Arbeitsanweisungen:
1. Übersetze den Satz „Das Level 15 Zertifikat kann man in Varanas in der Klassenhalle beim Elite Skill Trainer bekommen.“ aus dem Guide zu Fertigkeitszertifikaten ins Englische.
2. Erkläre in ein bis drei Sätzen, warum man laut dem Guide zu Fertigkeitszertifikaten die Komboskills nicht schon beim Erstellen des Charakters auswählt.
3. Schreib den Guide zu Fertigkeitszertifikaten nach seinem letzten Satz weiter.
──────── Text zur Analyse
# [Guide]Fertigkeitszertifkate



## Shinria (12. März 2009)

Eine weitverbreitete Frage ist immer:

Kombo skills, was ist das? wie bekomme ich das? was muss ich dafür machen?

Nun ein kleiner Guide was man braucht und wo man es sich holen kann.
Hier der Link zur Liste: Komboskillkompendium
Die Vorrausetzungen:

Einen Charackter auf Level 15(20/25/30) mit Zweitklasse auch auf 15(20/25/30).
Material skills auf 1(8/20), wahlweise können die materialen auch im AH gekauft werden.

Man kann für beide Klassen die Komboskills holen, also wählt man nicht beim Charackter erstellen die Komboskills aus, sondern erst wenn man die zweitklasse wählt.

Beispiel:
Wenn man also Priester/Magier ist kann man sich sowohl die Komboskills für den Priester als auch die für den Magier holen. Die Materiallien sind bis auf den 25/25 skill die gleichen.


*Level 15/15 Zertifikat:*
Das Level 15 Zertifikat kann man in Varanas in der Klassenhalle beim Elite Skill Trainer bekommen.
Dieser verlangt pro Zertifikat 3 Eschenderbholz, 3 Bergteufelgrassaft, 3 Zinkklumpen und 8000 Gold.
Die Materiallien sind Nähe Pioneerskolonie bis Logar zu finden.

Das Zertifikat bekommt man dann ins Inventar, danach muss man ihn erneut anreden und auf "Bring mir eine neuen Skill bei" (Learn new skill).

*Level 20/20 Zertifikat:*
Auch diese ist in Varanas in der Klassenhalle beim Elite Skill Trainer zu bekommen.
Diesmal verlangt er pro Zertifkat 3 Weidenderbholz, 3 Rote-Beetesaft, 3 Zinnklumpen und 15000 Gold.
────────────────
──────── Erfasste Daten
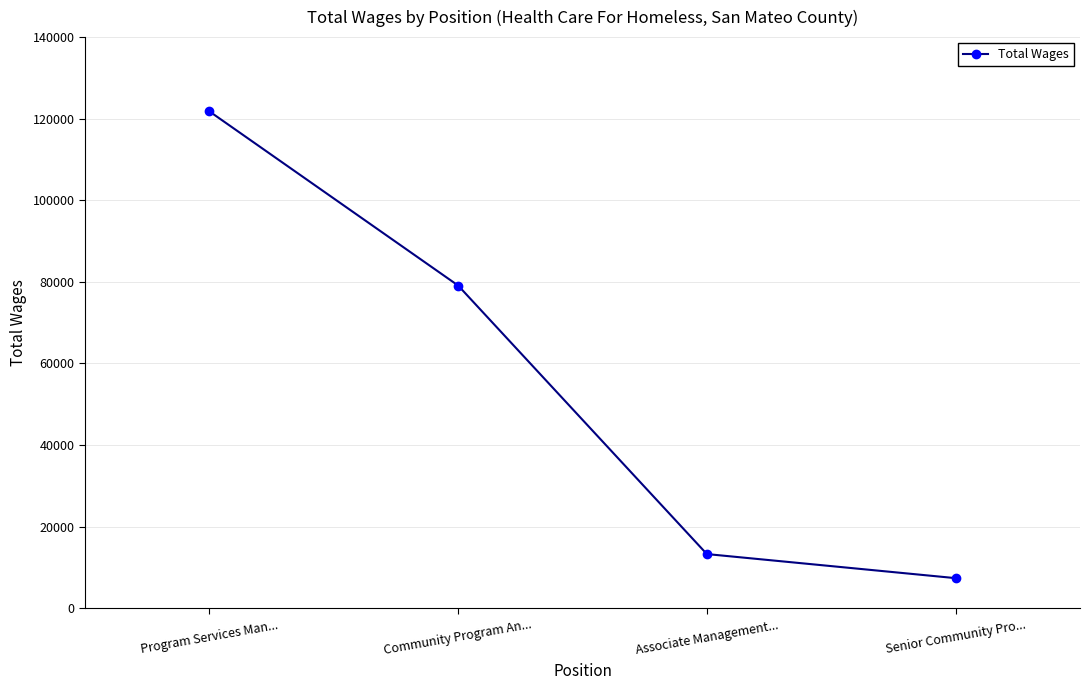

Which has a higher value, Associate Management... or Senior Community Pro...?

Associate Management...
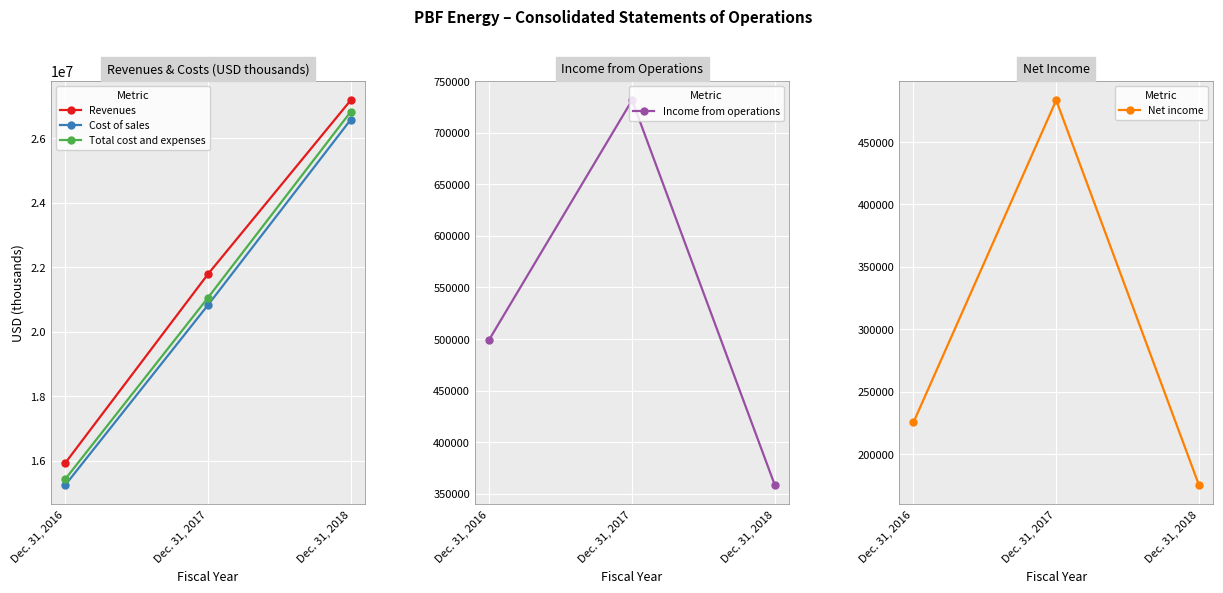

What is the greatest value displayed?

27186093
────────────────
Ergebnisse je Aufgabe:
1. The level 15 certificate can be obtained in Varanas in the class hall from the Elite Skill Trainer.

2. Man kann die Komboskills für beide Klassen holen. Deshalb wählt man sie nicht beim Erstellen des Charakters aus, sondern erst bei der Wahl der Zweitklasse.

3.
Die Materiallien sind von Logar bis zur Brücke nach Tagena zu finden.

*Level 25/25 Zertifkat:*
Dieser Trainer steht auf dem Weg zur verlassen Abtei.
Diesmal kommt es auf die zweite Klasse an.
Zweiteklasse Priester oder Ritter -> Lebenskristalle
Zweitklasse Schurke oder Kundschafter -> Illusionskristalle
Zweitklasse Magier oder Krieger -> Harte Kristalle
Pro Zertifkat braucht man 15 Kristalle und 20000 Gold.

*Level 30/30 Zertifikat:*
Trainer steht in Silverfall.
Pro Zertifikat braucht man 3 Eischenderbholz, 3 Moxasaft, 3 Kupferklumpen und 30000 Gold.
Die Materiallien sind in Aslan zu finden, ab der Brücke beim Qilana Camp bis runter hinter Silberfall.

*Level 35/35 Zertifikat:*
Wird bald eingeführt. Informationen werden schnellstmöglichts eingebaut.

Quelle: Off. Forum


----------



## Rekrut3 (10. April 2009)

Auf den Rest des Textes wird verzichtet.